-- DATA SUPPLIED --
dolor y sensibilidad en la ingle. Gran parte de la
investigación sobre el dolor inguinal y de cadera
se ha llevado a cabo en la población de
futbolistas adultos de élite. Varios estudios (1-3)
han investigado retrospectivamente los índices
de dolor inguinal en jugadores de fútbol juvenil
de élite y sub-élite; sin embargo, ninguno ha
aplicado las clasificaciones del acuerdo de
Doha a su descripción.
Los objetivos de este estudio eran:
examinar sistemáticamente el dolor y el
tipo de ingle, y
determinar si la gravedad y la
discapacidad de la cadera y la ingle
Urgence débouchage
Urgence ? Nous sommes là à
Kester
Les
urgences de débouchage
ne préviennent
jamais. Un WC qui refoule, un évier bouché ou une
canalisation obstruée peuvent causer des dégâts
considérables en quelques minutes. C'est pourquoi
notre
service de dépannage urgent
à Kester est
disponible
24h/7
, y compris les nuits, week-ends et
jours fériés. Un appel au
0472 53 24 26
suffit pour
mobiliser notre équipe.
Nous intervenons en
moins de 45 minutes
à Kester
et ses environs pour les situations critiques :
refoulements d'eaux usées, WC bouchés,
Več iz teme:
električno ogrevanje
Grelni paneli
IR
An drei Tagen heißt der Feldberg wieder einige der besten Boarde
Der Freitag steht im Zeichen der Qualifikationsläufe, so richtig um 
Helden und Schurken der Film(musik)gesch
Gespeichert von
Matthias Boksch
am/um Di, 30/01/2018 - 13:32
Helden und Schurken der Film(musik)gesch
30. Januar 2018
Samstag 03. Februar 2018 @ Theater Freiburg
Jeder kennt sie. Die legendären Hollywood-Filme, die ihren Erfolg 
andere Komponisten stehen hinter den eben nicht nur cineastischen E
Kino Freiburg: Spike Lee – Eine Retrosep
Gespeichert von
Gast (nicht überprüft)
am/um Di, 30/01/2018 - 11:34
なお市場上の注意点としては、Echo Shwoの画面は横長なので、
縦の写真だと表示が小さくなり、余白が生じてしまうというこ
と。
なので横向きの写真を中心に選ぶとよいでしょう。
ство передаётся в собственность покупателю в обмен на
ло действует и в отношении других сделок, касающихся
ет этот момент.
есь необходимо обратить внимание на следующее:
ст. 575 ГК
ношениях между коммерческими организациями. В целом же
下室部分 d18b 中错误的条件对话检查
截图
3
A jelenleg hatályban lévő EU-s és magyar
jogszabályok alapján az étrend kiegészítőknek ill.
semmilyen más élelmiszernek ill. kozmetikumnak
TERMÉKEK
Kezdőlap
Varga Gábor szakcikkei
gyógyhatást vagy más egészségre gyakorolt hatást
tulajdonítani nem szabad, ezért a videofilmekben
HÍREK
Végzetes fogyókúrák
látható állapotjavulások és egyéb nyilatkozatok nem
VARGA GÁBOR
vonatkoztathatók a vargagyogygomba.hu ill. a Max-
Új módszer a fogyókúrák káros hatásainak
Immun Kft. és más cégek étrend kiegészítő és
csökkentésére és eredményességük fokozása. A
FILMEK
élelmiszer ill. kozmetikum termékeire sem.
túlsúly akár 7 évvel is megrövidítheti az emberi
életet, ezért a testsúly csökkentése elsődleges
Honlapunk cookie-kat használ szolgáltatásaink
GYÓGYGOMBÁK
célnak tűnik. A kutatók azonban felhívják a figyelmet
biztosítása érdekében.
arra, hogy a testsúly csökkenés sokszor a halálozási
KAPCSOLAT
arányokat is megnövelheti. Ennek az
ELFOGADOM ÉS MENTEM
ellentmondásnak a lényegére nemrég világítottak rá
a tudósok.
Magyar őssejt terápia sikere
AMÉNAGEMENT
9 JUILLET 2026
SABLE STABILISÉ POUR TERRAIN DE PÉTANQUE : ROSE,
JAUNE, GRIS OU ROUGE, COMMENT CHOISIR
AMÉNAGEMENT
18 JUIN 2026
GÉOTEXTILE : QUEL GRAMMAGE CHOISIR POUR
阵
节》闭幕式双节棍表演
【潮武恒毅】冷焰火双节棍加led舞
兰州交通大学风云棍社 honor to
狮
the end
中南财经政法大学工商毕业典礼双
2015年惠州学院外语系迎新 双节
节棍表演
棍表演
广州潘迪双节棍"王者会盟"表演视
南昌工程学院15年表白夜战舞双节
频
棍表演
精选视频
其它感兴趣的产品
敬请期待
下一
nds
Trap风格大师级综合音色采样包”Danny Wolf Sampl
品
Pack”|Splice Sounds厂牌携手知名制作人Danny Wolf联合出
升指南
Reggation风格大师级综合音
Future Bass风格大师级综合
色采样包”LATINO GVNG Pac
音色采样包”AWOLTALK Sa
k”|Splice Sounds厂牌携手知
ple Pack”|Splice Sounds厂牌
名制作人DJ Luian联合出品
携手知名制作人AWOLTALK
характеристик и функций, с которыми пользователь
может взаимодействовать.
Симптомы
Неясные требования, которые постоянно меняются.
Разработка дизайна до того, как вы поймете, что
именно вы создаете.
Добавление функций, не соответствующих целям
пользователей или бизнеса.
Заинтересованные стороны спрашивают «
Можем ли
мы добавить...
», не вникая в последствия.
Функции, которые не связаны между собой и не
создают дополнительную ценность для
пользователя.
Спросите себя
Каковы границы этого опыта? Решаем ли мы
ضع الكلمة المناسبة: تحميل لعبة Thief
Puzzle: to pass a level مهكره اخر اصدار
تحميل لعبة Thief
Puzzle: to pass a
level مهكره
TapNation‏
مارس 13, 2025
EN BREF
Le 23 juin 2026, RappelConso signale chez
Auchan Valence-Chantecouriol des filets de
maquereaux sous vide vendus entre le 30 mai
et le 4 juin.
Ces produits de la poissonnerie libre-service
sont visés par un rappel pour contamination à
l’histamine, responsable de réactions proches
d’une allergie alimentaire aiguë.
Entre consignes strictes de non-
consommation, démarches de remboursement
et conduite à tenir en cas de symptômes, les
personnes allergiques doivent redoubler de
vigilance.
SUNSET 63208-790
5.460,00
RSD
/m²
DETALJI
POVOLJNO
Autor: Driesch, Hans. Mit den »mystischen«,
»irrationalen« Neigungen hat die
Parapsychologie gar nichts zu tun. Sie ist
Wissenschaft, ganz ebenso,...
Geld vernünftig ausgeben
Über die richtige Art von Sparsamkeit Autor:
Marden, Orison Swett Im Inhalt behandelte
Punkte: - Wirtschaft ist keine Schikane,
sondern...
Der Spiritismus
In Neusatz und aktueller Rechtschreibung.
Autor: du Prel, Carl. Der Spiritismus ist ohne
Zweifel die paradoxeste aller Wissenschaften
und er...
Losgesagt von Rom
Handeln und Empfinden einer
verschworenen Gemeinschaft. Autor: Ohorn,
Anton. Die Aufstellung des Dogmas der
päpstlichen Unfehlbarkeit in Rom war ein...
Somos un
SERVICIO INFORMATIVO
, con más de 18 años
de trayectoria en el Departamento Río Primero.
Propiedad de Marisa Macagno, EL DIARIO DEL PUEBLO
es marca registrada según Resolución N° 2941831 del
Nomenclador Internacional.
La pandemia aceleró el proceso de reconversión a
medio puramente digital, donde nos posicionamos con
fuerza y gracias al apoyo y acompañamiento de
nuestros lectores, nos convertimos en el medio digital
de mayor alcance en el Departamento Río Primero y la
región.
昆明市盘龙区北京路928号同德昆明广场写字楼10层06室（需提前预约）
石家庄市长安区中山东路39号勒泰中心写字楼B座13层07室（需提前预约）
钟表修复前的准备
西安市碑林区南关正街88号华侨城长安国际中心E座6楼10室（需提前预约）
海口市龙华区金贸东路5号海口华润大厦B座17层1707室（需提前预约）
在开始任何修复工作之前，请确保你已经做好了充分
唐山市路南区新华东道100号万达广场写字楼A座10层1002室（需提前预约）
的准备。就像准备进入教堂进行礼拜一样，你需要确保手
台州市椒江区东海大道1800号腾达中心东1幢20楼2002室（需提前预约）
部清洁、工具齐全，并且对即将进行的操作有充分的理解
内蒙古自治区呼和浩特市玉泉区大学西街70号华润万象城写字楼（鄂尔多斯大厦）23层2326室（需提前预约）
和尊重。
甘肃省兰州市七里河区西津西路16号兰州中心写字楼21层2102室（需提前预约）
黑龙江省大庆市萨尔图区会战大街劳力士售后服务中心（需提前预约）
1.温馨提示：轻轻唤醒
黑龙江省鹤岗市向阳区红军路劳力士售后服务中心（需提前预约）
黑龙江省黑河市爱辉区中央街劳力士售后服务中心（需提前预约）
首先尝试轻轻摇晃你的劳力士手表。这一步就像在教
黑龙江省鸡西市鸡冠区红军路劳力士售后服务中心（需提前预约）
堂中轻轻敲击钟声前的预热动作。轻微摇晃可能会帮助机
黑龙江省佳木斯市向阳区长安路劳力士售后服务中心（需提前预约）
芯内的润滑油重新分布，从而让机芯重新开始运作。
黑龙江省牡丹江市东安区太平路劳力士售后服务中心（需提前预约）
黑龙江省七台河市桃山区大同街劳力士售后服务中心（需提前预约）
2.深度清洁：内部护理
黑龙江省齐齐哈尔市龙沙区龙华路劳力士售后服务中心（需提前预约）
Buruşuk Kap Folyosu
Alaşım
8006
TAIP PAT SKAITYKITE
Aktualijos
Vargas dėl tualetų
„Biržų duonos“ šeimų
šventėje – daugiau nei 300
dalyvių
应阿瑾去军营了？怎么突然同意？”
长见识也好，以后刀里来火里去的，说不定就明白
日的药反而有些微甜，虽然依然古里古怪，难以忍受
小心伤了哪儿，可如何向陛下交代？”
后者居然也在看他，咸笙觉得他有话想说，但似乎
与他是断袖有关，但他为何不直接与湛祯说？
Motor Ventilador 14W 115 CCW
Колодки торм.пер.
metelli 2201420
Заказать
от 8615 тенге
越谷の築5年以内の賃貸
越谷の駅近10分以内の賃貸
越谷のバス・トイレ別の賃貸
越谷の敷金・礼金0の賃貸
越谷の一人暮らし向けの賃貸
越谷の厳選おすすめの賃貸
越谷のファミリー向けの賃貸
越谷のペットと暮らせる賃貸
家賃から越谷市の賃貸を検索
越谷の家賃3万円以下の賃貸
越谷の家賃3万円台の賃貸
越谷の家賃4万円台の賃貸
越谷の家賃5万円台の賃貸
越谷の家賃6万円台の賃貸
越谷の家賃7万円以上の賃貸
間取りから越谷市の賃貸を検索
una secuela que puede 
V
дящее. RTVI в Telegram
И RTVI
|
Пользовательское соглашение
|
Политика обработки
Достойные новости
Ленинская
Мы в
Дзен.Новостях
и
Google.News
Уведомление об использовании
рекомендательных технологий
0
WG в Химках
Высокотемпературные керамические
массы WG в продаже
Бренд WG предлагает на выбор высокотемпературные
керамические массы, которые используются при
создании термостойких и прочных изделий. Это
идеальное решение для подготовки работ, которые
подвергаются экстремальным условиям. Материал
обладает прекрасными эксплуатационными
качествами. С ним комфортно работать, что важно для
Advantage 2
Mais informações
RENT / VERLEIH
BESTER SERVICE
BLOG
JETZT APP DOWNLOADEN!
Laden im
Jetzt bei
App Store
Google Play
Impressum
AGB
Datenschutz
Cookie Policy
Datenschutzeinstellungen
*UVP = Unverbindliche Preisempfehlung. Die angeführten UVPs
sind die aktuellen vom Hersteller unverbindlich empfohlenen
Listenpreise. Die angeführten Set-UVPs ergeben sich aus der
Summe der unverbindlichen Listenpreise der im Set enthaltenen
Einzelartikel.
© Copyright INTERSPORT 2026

-- TASK INSTRUCTIONS --
Your whole answer should be one number, the count of lines in the records that hold "تحميل".

-- ANSWER BELOW --
2